BEGIN

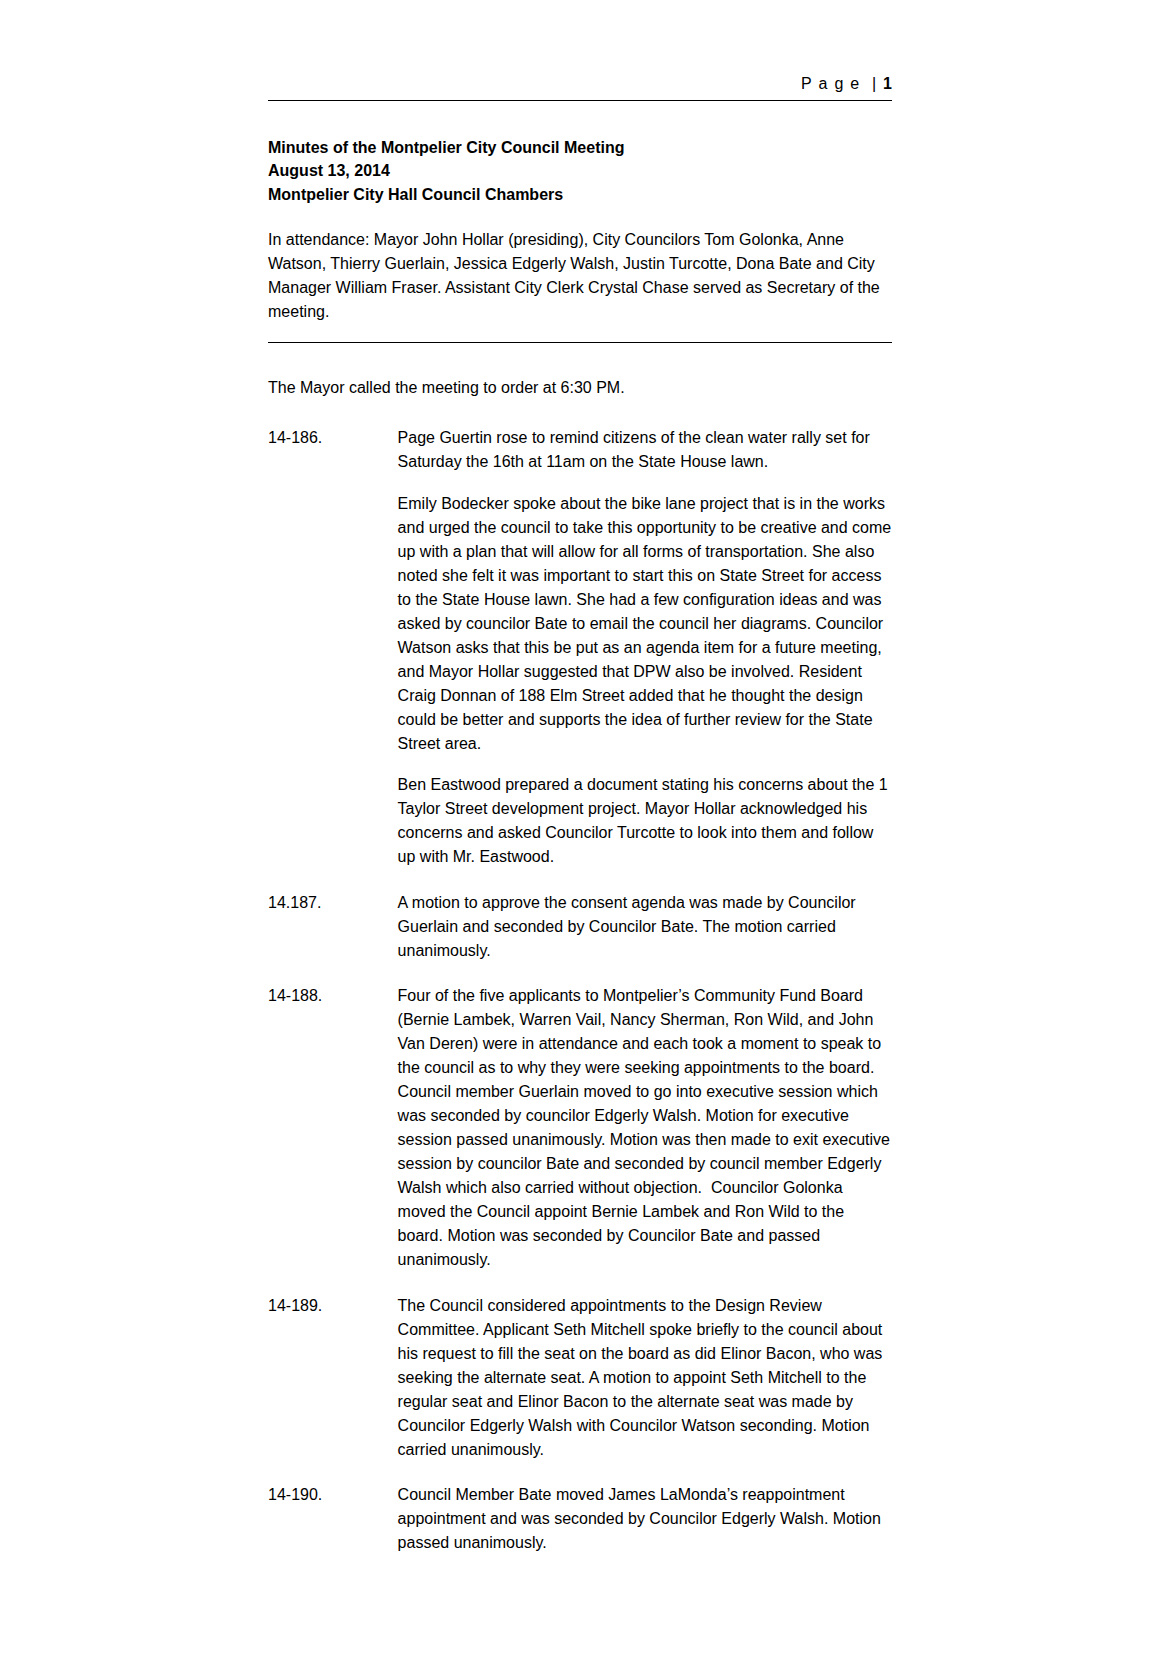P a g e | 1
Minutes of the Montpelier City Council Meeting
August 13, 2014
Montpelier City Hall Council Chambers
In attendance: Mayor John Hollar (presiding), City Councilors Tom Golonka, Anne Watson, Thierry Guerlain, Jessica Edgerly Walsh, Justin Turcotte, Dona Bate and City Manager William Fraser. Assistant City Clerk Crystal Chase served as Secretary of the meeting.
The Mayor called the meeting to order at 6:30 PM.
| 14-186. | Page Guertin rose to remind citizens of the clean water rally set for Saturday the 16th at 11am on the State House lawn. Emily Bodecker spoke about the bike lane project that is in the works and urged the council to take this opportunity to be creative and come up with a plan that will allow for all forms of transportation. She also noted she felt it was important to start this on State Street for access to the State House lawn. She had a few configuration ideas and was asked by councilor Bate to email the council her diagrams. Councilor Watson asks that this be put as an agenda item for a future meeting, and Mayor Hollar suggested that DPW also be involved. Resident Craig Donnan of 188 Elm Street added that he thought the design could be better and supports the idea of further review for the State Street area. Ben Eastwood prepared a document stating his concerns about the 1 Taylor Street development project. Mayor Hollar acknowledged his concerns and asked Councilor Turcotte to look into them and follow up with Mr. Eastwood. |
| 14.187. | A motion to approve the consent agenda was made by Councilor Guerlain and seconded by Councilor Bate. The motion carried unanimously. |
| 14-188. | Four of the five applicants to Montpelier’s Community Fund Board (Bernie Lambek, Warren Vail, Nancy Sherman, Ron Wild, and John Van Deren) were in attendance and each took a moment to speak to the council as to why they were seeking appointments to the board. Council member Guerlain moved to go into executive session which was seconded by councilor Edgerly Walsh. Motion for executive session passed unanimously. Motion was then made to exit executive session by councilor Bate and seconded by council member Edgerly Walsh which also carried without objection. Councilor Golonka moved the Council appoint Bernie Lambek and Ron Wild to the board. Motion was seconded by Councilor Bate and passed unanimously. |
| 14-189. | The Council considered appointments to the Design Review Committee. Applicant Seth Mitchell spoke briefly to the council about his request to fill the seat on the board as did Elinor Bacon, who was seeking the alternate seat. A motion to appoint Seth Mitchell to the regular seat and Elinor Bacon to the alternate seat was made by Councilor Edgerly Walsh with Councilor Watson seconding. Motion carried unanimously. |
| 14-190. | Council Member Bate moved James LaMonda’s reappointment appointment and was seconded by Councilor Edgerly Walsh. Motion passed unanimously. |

END

#### [Exercise prompt]
Count the lines of these entries that hold the string "City", and give only that number.

#### [Solution below]
3